> _Given passage_:
────

[VPM] FYI - modern Muldis D code examples

Thu Apr 9 03:59:12 PDT 2009

Hello,

This message is an update to my post from yesterday of the same subject.  If you 
don't have it handy, then a copy is archived at 
http://mm.darrenduncan.net/pipermail/muldis-db-devel/2009-April/000023.html .

I have significantly updated the Muldis D code samples of yesterday and the new 
versions are included at the end of this message.

The new versions have exactly the same meaning (that is, translate the same SQL) 
but are much better formed; please ignore the old versions in favor of the new.

The first main difference is correcting an unintentional large error.  In all 
places except the NOW() example where I used a "var Type $foo", such as:

     procedure proc1 () {
         main {
             var Tuple $t;
             inn.init_t( &t => $t );
             assign_insertion( &r => $fed.data.db1.foo, t => $t );
         }
         inner_updater init_t (Tuple &$t) {
             $t := Tuple:{ col1 => 1, col2 => 2 };
         }
     }

... I actually meant to not use a var, such as:

     procedure proc1 () {
         main {
             inn.do_insert( &foo => $fed.data.db1.foo );
         }
         inner_updater do_insert (Relation &$foo) {
             assign_insertion( &r => $foo,
                 t => Tuple:{ col1 => 1, col2 => 2 } );
         }
     }

So for those cases please treat the latter style as what I intended in the first 
place.

Aside from that, what was posted before is what I intended to say; however I've 
now made a variety of improvements:

1.  No "main { }" is necessary when the routine has no inner routines.
2.  An arg name can be omitted when invoking a routine with just one param.
3.  The ":=" syntax that used to mean bind a name/alias to a value expression (a 
"with" clause) is now spelled "=", same as it is in the Haskell language.
4.  Now ":=" only is an alt syntax for invoking the "assign" updater routine.
5.  Added alternate / terser syntax for several more built-in functions; for 
example, "semijoin" now has an infix alternate named "matching", and 
"restriction" now has an infix alternate named "where".
6.  Inlined most value exprs so very few explicitly named ones are left.

I also expect many more such improvements, particularly like #5, will come 
about, but I haven't figured out yet what format they would take.

Now, following some feedback I got mainly from one person, I'll offer a few FAQ 
items in case you're confused by some things:

1.  In regards to how compact these Muldis D code examples look compared to the 
original SQL, code compactness varies depending on use cases, and sometimes the 
Muldis D code would be smaller than the SQL code.  You would notice this more as 
the SQL examples get more complicated (submissions of sample SQL code to 
translate welcome); SQL would no longer seem smaller.  The Muldis D code is also 
huffmanized more around better practices, for example using bind parameters 
versus hard-coding your data.

────

> _Supplied data_:
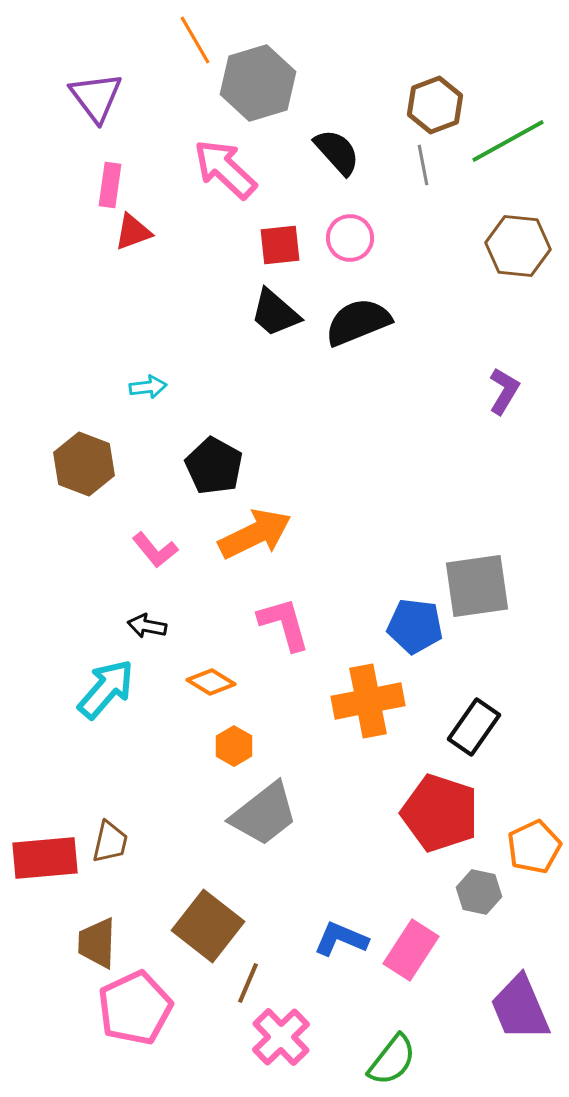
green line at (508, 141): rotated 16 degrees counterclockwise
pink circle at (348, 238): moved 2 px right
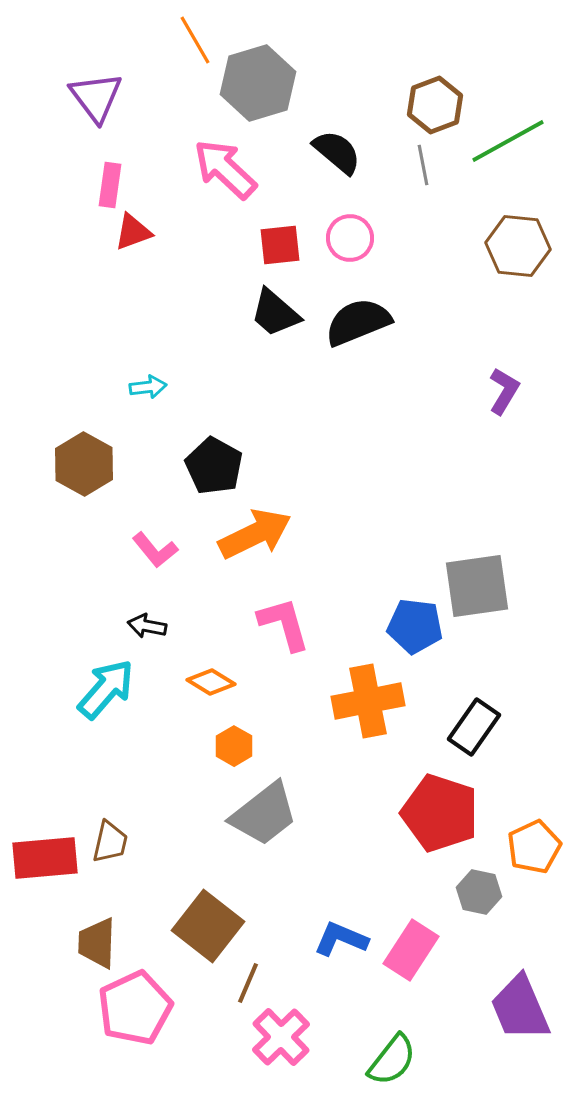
black semicircle at (337, 152): rotated 8 degrees counterclockwise
brown hexagon at (84, 464): rotated 8 degrees clockwise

────

> _Complete the following_:
(A) In the Muldis D post, why should readers use the new code samples instead of the old ones?
(B) From the Muldis D post, set down the passage between "This message is" and "the same SQL)", inclusive.
(C) Translate this sentence from the Muldis D post into Spanish: "I also expect many more such improvements, particularly like #5, will come about, but I haven't figured out yet what format they would take."

> _Worked answers_:
(A) The new code samples mean exactly the same thing as the old ones, translating the same SQL, but they are much better formed.

(B)
This message is an update to my post from yesterday of the same subject.  If you 
don't have it handy, then a copy is archived at 
http://mm.darrenduncan.net/pipermail/muldis-db-devel/2009-April/000023.html .

I have significantly updated the Muldis D code samples of yesterday and the new 
versions are included at the end of this message.

The new versions have exactly the same meaning (that is, translate the same SQL)

(C) También espero que surjan muchas más mejoras de este tipo, sobre todo como la #5, pero todavía no he averiguado qué formato tendrían.